Matt Damon denies using homophobic slur after controversial interview

Matt Damon has issued a statement to clarify his recent comments about using the “f-slur for a homosexual”.

In an interview with The Sunday Times published this weekend, Damon said that the offensive term for gay people was “commonly used when I was a kid, with a different application.” He provoked controversy by adding that he’d used the term in a joke “months ago” and that his daughter had told him not to.

Damon has now addressed the issue in a statement to The Hollywood Reporter. It begins: “During a recent interview, I recalled a discussion I had with my daughter where I attempted to contextualize for her the progress that has been made – though by no means completed – since I was growing up in Boston and, as a child, heard the word ‘f*g’ used on the street before I knew what it even referred to.”

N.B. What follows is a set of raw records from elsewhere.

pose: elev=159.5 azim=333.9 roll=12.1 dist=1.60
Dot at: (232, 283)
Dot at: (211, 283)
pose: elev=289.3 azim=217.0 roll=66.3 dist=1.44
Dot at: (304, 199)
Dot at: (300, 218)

He goes on to say that the word was used in a line of dialogue in a 2003 movie, Stuck On You, in which Damon andGreg Kinnear play conjoined twins. His daughter, he says, “expressed incredulity that there could ever have been a time where that word was used unthinkingly.”

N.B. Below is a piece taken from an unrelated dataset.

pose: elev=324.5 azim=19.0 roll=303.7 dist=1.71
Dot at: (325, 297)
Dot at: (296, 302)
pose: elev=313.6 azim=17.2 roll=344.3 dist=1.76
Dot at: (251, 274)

The statement concludes: “I have never called anyone ‘f****t’ in my personal life and this conversation with my daughter was not a personal awakening. I do not use slurs of any kind. I have learned that eradicating prejudice requires active movement toward justice rather than finding passive comfort in imagining myself ‘one of the good guys.’ And given that open hostility against the LGBTQ+ community is still not uncommon, I understand why my statement led many to assume the worst. To be as clear as I can be, I stand with the LGBTQ+ community.”

Damon’s decision to share the initial anecdote about the homophobic slur prompted widespread criticism, including from the comedian and TV presenter Billy Eichner.